Submitted to: Journal of Food Protection
Publication Type: Peer Reviewed Journal
Publication Acceptance Date: 8/31/2011
Publication Date: 1/1/2012
Citation: Luchansky, J.B., Shoyer, B.A., Call, J., Schlosser, W., Shaw, W., Bauer, N., Latimer, H., Porto-Fett, A. 2012. Fate of shiga-toxin producing 0157:H7 and non-0157:H7 Escherichia coli cells within blade-tenderized beef steaks after cooking on a commerical open-flame gas grill. Journal of Food Protection. 75:62-70. Interpretive Summary: The USDA/FSIS considers Shiga toxin producing cells of Escherichia coli O157:H7 (ECOH) as an adulterant in raw, non-intact beef, that being both raw ground beef and raw whole muscle cuts that are tenderized via blades, injection, restructuring, and/or vacuum tumbling. There have been requests from consumer interest groups and other food safety organizations for USDA/FSIS to also include non-O157:H7 Shiga toxin producing E. coli (STEC), such as serotype O26, O45, O103, O111, O121, and/or O145 strains, as adulterants in raw, non-intact beef. Although surveys have shown that the prevalence and levels of ECOH and STEC in meats are quite low, both pathogen types continue to cause serious illness due to ingestion of contaminated foods, including meats. Several studies have been published to quantify the transfer and destruction of ECOH, but not STEC, in non-intact beef. Thus, we comparatively evaluated the fate of both ECOH and STEC in blade tenderized streaks following cooking on a gas grill. Our findings established that blade tenderization transfers cells of ECOH and STEC deep into the interior of beef and that proper cooking appreciably reduces the levels of Shiga toxin-producing E. coli in chemically tenderized meat, but does not completely eliminate the pathogen due to non-uniform heating. Our findings will be useful to estimate the comparative risk between intact and non-intact meats and to assist in the validation of targeted interventions and the development of potential labeling and cooking requirements for such products.
Technical Abstract: Beef subprimals were inoculated on the lean side with about 3.5 or 5.5 log CFU/g of a five-strain mixture of rifampicin resistant (Rifr) Shiga toxin producing Escherichia coli O157:H7 (ECOH) and/or kanamycin resistant (Kanr) non-O157:H7 Shiga toxin producing E. coli (STEC) and then passed once through a mechanical blade-tenderizer with the lean side facing upwards.

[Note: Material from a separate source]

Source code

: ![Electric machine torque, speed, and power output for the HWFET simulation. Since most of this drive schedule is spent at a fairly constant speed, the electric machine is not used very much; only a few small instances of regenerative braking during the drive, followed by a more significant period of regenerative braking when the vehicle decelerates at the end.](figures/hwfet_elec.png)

In each of two trials, ten core samples were removed from each of two tenderized subprimals and cut into six consecutive segments starting from the inoculated side: segments 1 to 4 comprised the top four cm and segments 5 and 6 comprised the deepest four cm. A total of ten cores were also obtained from two nontenderized (control) subprimals in each of two trials, but only segment 1 was sampled. The levels of ECOH and STEC recovered from segment 1 were ca. 6.0 and 5.3 log CFU/g for the control subprimals, respectively, whereas ca. 5.7 and 5.0 log CFU/g of ECOH and STEC were recovered from segment 1 of tenderized subprimals, respectively. However, both ECOH and STEC were recovered from all six segments of the cores obtained from tenderized subprimals, albeit at lower levels than found in segment 1, and both STEC and ECOH behaved similarly relative to translocation. As another component of this study, lean side inoculated (ca. 3.5 or 5.5 log CFU/g), single-pass tenderized subprimals were cut into 2.54 and 3.81 cm thick steaks that were subsequently cooked (3 steaks per treatment) on a commercial open-flame gas grill to internal temperatures of 48.9 deg, 54.4 deg, 60.0 deg, 65.6 deg, and 71.1 deg C. Regardless of temperature or thickness, we observed about a 2.0- to 4.1-log and 1.5- to 4.5-log CFU/g reduction in ECOH and STEC levels, respectively, following cooking. From a public health perspective, ECOH and STEC behaved similarly, in that cooking blade tenderized steaks on a commercial gas grill eliminated significant numbers of both pathogen types, albeit while allowing for the recovery of fortuitous survivors.